According to statistics, genital herpes is the most common sexually transmitted disease in terms of frequency, and according to surveys, only 10-25% of HSV 2 positive people are aware of the infection they suffer from.

The clinical picture of genital virus differs from patient to patient, and in many cases the atypical clinical picture may be mistaken for fungal vaginosis or injury. Symptoms may be different in the same individual if the virus hits for the second or third time. Typically, men feel tingling in the penis and women in the vagina. Later on, small bubbles on the genital area or the rectum that swell and develop into blisters filled with fluid. After a couple of days, the blisters open on their own and a "crust" is created.

When the blisters break, it causes pain and itching. Herpes is located within the skin wounds causing it and contact with wounds spreads the virus. Sometimes the symptoms are so drastic that they can cause pain in the whole body, headache, and even fever. Blisters hurt for about ten days, then dry and the area is cured. If the infection is not prevented within the first 24 hours, it will take at least 14 days to completely clear the infected area.

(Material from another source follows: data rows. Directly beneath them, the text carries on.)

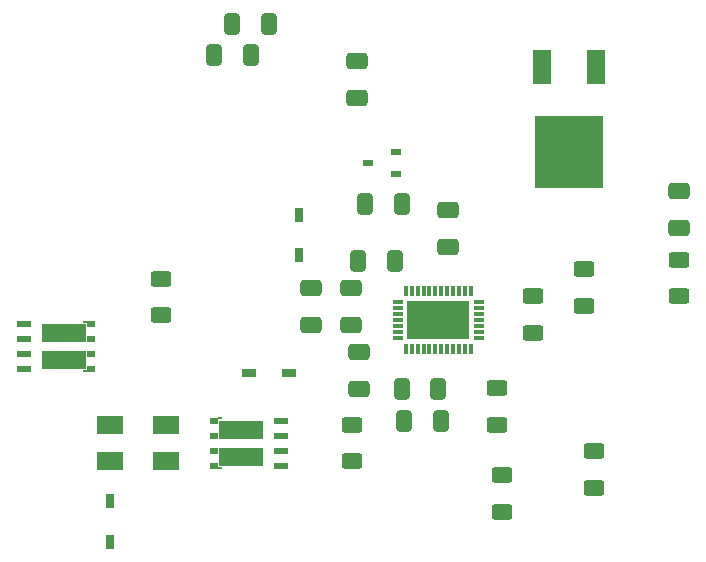
<source format=gbr>
%TF.GenerationSoftware,KiCad,Pcbnew,7.0.8*%
%TF.CreationDate,2024-02-23T11:16:18-06:00*%
%TF.ProjectId,LT4020_12_BatCharger,4c543430-3230-45f3-9132-5f4261744368,rev?*%
%TF.SameCoordinates,Original*%
%TF.FileFunction,Paste,Top*%
%TF.FilePolarity,Positive*%
%FSLAX46Y46*%
G04 Gerber Fmt 4.6, Leading zero omitted, Abs format (unit mm)*
G04 Created by KiCad (PCBNEW 7.0.8) date 2024-02-23 11:16:18*
%MOMM*%
%LPD*%
G01*
G04 APERTURE LIST*
G04 Aperture macros list*
%AMRoundRect*
0 Rectangle with rounded corners*
0 $1 Rounding radius*
0 $2 $3 $4 $5 $6 $7 $8 $9 X,Y pos of 4 corners*
0 Add a 4 corners polygon primitive as box body*
4,1,4,$2,$3,$4,$5,$6,$7,$8,$9,$2,$3,0*
0 Add four circle primitives for the rounded corners*
1,1,$1+$1,$2,$3*
1,1,$1+$1,$4,$5*
1,1,$1+$1,$6,$7*
1,1,$1+$1,$8,$9*
0 Add four rect primitives between the rounded corners*
20,1,$1+$1,$2,$3,$4,$5,0*
20,1,$1+$1,$4,$5,$6,$7,0*
20,1,$1+$1,$6,$7,$8,$9,0*
20,1,$1+$1,$8,$9,$2,$3,0*%
G04 Aperture macros list end*
%ADD10RoundRect,0.250000X0.625000X-0.400000X0.625000X0.400000X-0.625000X0.400000X-0.625000X-0.400000X0*%
%ADD11R,3.810000X1.650000*%
%ADD12R,1.270000X0.610000*%
%ADD13R,0.710000X0.610000*%
%ADD14R,0.310000X0.230000*%
%ADD15R,2.200000X1.500000*%
%ADD16R,0.750000X1.200000*%
%ADD17RoundRect,0.250000X-0.412500X-0.650000X0.412500X-0.650000X0.412500X0.650000X-0.412500X0.650000X0*%
%ADD18RoundRect,0.250000X-0.625000X0.400000X-0.625000X-0.400000X0.625000X-0.400000X0.625000X0.400000X0*%
%ADD19RoundRect,0.250000X0.650000X-0.412500X0.650000X0.412500X-0.650000X0.412500X-0.650000X-0.412500X0*%
%ADD20RoundRect,0.250000X0.412500X0.650000X-0.412500X0.650000X-0.412500X-0.650000X0.412500X-0.650000X0*%
%ADD21R,1.600000X3.000000*%
%ADD22R,5.800000X6.200000*%
%ADD23R,0.300000X0.850000*%
%ADD24R,0.850000X0.300000*%
%ADD25R,5.250000X3.250000*%
%ADD26RoundRect,0.250000X-0.650000X0.412500X-0.650000X-0.412500X0.650000X-0.412500X0.650000X0.412500X0*%
%ADD27R,1.200000X0.750000*%
%ADD28R,0.900000X0.600000*%
G04 APERTURE END LIST*
D10*
%TO.C,R_SENSEB1*%
X192328800Y-104420000D03*
X192328800Y-101320000D03*
%TD*%
%TO.C,R_SENSEA1*%
X176149000Y-92075600D03*
X176149000Y-88975600D03*
%TD*%
D11*
%TO.C,Q3*%
X167952000Y-95871600D03*
D12*
X164592000Y-92811600D03*
X164592000Y-94081600D03*
X164592000Y-95351600D03*
X164592000Y-96621600D03*
D13*
X170212000Y-96621600D03*
X170212000Y-95351600D03*
X170212000Y-94081600D03*
X170212000Y-92811600D03*
D11*
X167952000Y-93561600D03*
D14*
X169702000Y-92621600D03*
X169702000Y-96811600D03*
%TD*%
D15*
%TO.C,FL1*%
X171855400Y-101371400D03*
X171855400Y-104371400D03*
X176555400Y-104371400D03*
X176555400Y-101371400D03*
%TD*%
D16*
%TO.C,D3*%
X171881800Y-111224800D03*
X171881800Y-107824800D03*
%TD*%
D17*
%TO.C,C_senseB1*%
X196760700Y-100990400D03*
X199885700Y-100990400D03*
%TD*%
D18*
%TO.C,R_FBMAX_1*%
X207695800Y-90448800D03*
X207695800Y-93548800D03*
%TD*%
D10*
%TO.C,R_FB2*%
X211963000Y-91288200D03*
X211963000Y-88188200D03*
%TD*%
D19*
%TO.C,C_CSN1*%
X220000000Y-84696700D03*
X220000000Y-81571700D03*
%TD*%
D20*
%TO.C,C_OUT2*%
X185280700Y-67411600D03*
X182155700Y-67411600D03*
%TD*%
D18*
%TO.C,R_CSN1*%
X220000000Y-87375400D03*
X220000000Y-90475400D03*
%TD*%
D20*
%TO.C,C_IN3*%
X199657100Y-98348800D03*
X196532100Y-98348800D03*
%TD*%
D21*
%TO.C,Q1*%
X213028800Y-71075400D03*
D22*
X210743800Y-78255400D03*
D21*
X208458800Y-71075400D03*
%TD*%
D23*
%TO.C,IC1*%
X196894000Y-94906000D03*
X197394000Y-94906000D03*
X197894000Y-94906000D03*
X198394000Y-94906000D03*
X198894000Y-94906000D03*
X199394000Y-94906000D03*
X199894000Y-94906000D03*
X200394000Y-94906000D03*
X200894000Y-94906000D03*
X201394000Y-94906000D03*
X201894000Y-94906000D03*
X202394000Y-94906000D03*
D24*
X203094000Y-93956000D03*
X203094000Y-93456000D03*
X203094000Y-92956000D03*
X203094000Y-92456000D03*
X203094000Y-91956000D03*
X203094000Y-91456000D03*
X203094000Y-90956000D03*
D23*
X202394000Y-90006000D03*
X201894000Y-90006000D03*
X201394000Y-90006000D03*
X200894000Y-90006000D03*
X200394000Y-90006000D03*
X199894000Y-90006000D03*
X199394000Y-90006000D03*
X198894000Y-90006000D03*
X198394000Y-90006000D03*
X197894000Y-90006000D03*
X197394000Y-90006000D03*
X196894000Y-90006000D03*
D24*
X196194000Y-90956000D03*
X196194000Y-91456000D03*
X196194000Y-91956000D03*
X196194000Y-92456000D03*
X196194000Y-92956000D03*
X196194000Y-93456000D03*
X196194000Y-93956000D03*
D25*
X199644000Y-92456000D03*
%TD*%
D26*
%TO.C,C_VC1*%
X192735200Y-70522700D03*
X192735200Y-73647700D03*
%TD*%
D19*
%TO.C,C_IN1*%
X192278000Y-92850100D03*
X192278000Y-89725100D03*
%TD*%
D17*
%TO.C,C_OUT1*%
X180682500Y-70027800D03*
X183807500Y-70027800D03*
%TD*%
D19*
%TO.C,C_CSOUT1*%
X200431400Y-86296900D03*
X200431400Y-83171900D03*
%TD*%
D27*
%TO.C,D2*%
X186993000Y-96926400D03*
X183593000Y-96926400D03*
%TD*%
D20*
%TO.C,C_intvcc1*%
X195948700Y-87452200D03*
X192823700Y-87452200D03*
%TD*%
D26*
%TO.C,C_BST1*%
X192938400Y-95148400D03*
X192938400Y-98273400D03*
%TD*%
D18*
%TO.C,R_CS1*%
X205054200Y-105612600D03*
X205054200Y-108712600D03*
%TD*%
D20*
%TO.C,C_BST2*%
X196546000Y-82626200D03*
X193421000Y-82626200D03*
%TD*%
D10*
%TO.C,R_RT1*%
X204622400Y-101346600D03*
X204622400Y-98246600D03*
%TD*%
D12*
%TO.C,Q2*%
X186283600Y-104800400D03*
X186283600Y-103530400D03*
X186283600Y-102260400D03*
X186283600Y-100990400D03*
D13*
X180663600Y-100990400D03*
X180663600Y-102260400D03*
X180663600Y-103530400D03*
X180663600Y-104800400D03*
D11*
X182923600Y-104050400D03*
X182923600Y-101740400D03*
D14*
X181173600Y-104990400D03*
X181173600Y-100800400D03*
%TD*%
D10*
%TO.C,R_CSP1*%
X212801200Y-106655200D03*
X212801200Y-103555200D03*
%TD*%
D28*
%TO.C,Z1*%
X196068800Y-80147200D03*
X196068800Y-78247200D03*
X193668800Y-79197200D03*
%TD*%
D16*
%TO.C,D1*%
X187883800Y-83593200D03*
X187883800Y-86993200D03*
%TD*%
D19*
%TO.C,C_IN2*%
X188899800Y-92900900D03*
X188899800Y-89775900D03*
%TD*%
M02*

</source>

How Is Diagnosis In Genital Herpes Performed?
Clinical diagnosis of genital herpes should be carried out in principle by a dermatologist in conjunction with laboratory tests, which may determine, inter alia, HSV1 or HSV2, since HSV1 is more rarely recovered than HSV2. For the laboratory diagnosis of genital herpes, the following three methods are used:
  • Cultivation: It is a difficult and time-consuming method, which, however, has a high specificity and low sensitivity.
  • Immediate immunofluorescence: A fast and economical method with a high specificity but low sensitivity.
  • Polymerase Chain Reaction (PCR): It is the most sensible method and doctors try to establish it even in routine tests despite its large cost.
How Is Genital Herpes Treated?
If the patient comes to the doctor within the first five days of the onset of symptoms, antiviral medicines such as asciclovir, famciclovir, valacyclovir and brivudine are administered orally. Note that these drugs do not eliminate the virus, but restrict the spread of the virus elsewhere or speed up the treatment. Simultaneously with antivirals, painkillers such as paracetamol or aspirin are given to help with pain, itching and possible fever, as well as local anesthetic creams, which are also intended to relieve pain.

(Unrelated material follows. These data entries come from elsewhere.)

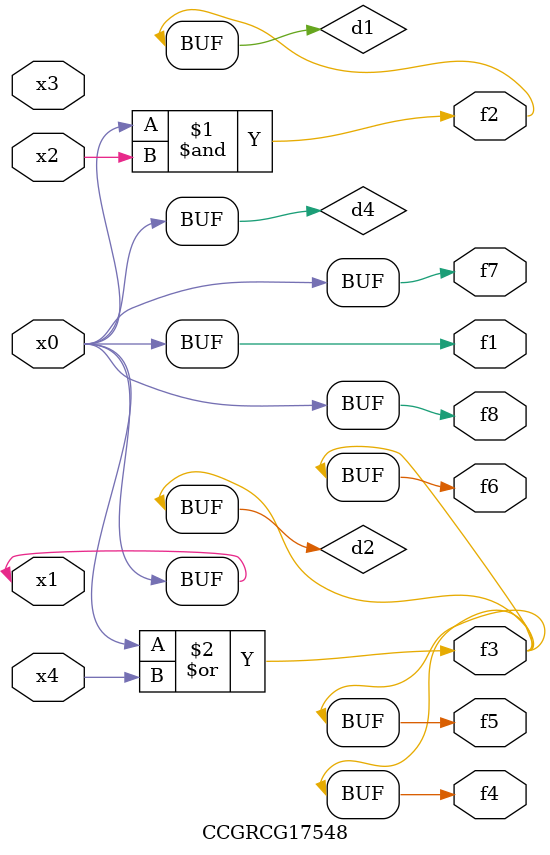
<source format=v>
module CCGRCG17548(
	input x0, x1, x2, x3, x4,
	output f1, f2, f3, f4, f5, f6, f7, f8
);

	wire d1, d2, d3, d4;

	and (d1, x0, x2);
	or (d2, x0, x4);
	nand (d3, x0, x2);
	buf (d4, x0, x1);
	assign f1 = d4;
	assign f2 = d1;
	assign f3 = d2;
	assign f4 = d2;
	assign f5 = d2;
	assign f6 = d2;
	assign f7 = d4;
	assign f8 = d4;
endmodule

</source>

Finally, for the relief of symptoms, it is recommended that the patients:
  • Keep the affected area clean and dry to prevent contamination.
  • Place cold patches in the affected area, not only to relieve pain, but also to get blisters out faster.
  • Continually wash their hands, especially when they come into contact with the wound.
  • Avoid complete sexual intercourse until the active infection completely disappears.
  • Always wear a condom in case of sexual contact.